▶ Task statement
Starting at the line that contains "THREAT RESEARCH" and stopping at the line that contains "rite words for you to read", transcribe every line of the material below exactly; pictures stay out.

▶ Supplied data
::::::
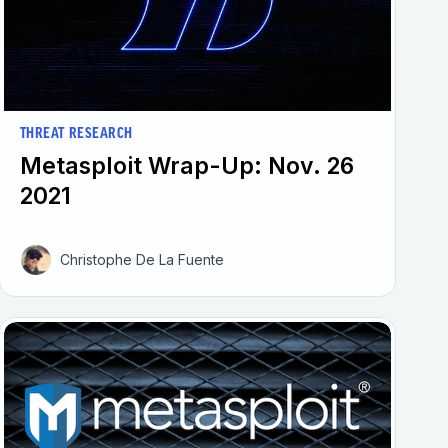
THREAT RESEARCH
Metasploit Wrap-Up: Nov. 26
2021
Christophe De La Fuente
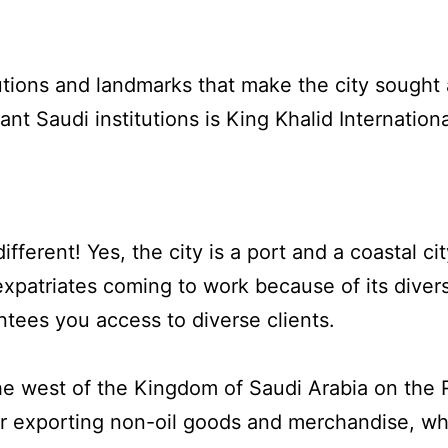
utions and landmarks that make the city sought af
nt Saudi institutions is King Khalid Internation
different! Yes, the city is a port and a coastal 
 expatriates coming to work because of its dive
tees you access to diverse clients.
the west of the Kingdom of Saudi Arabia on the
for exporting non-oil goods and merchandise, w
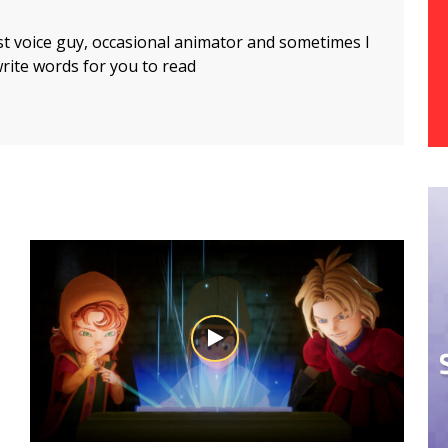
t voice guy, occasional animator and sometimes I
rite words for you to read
::::::
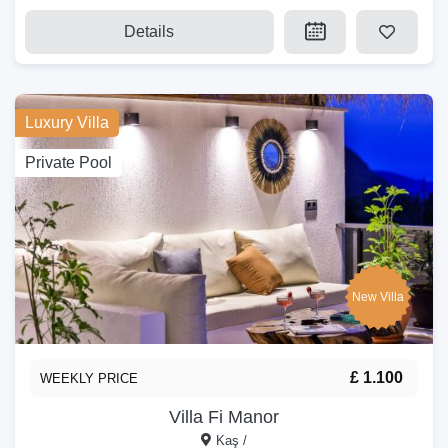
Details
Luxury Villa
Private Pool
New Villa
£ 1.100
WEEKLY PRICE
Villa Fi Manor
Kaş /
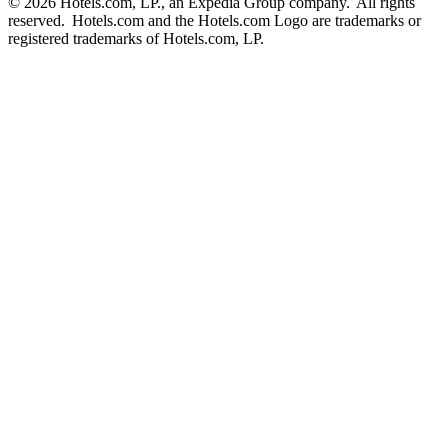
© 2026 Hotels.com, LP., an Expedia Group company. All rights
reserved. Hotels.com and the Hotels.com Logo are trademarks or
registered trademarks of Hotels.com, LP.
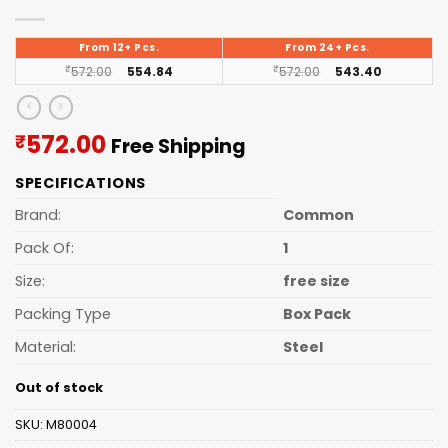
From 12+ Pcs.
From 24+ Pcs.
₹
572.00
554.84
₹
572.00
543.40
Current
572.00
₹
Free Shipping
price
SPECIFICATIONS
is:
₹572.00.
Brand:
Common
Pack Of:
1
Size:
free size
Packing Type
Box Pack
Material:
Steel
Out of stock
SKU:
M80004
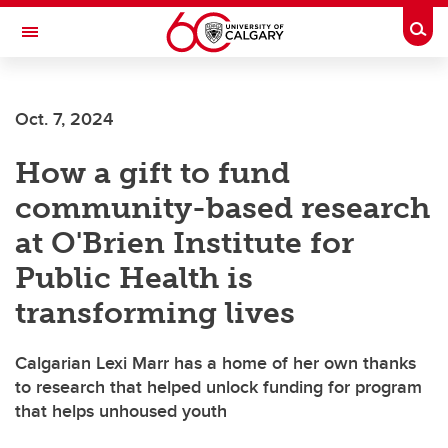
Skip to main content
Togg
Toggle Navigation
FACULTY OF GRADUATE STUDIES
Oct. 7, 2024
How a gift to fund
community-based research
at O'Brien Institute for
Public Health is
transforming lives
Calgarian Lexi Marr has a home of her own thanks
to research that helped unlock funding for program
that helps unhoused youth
::::::
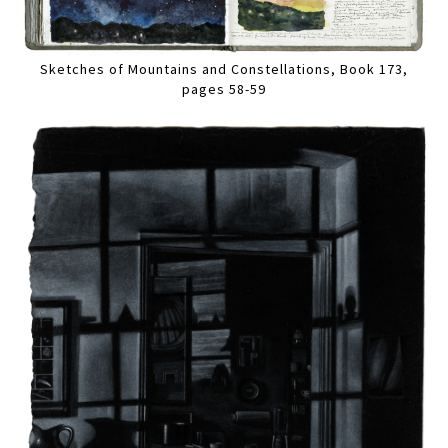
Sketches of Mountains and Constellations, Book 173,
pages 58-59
::::::
▶ Exercise answer
THREAT RESEARCH
Metasploit Wrap-Up: Nov. 26
2021
Christophe De La Fuente
utions and landmarks that make the city sought af
nt Saudi institutions is King Khalid Internation
different! Yes, the city is a port and a coastal 
 expatriates coming to work because of its dive
tees you access to diverse clients.
the west of the Kingdom of Saudi Arabia on the
for exporting non-oil goods and merchandise, w
t voice guy, occasional animator and sometimes I
rite words for you to read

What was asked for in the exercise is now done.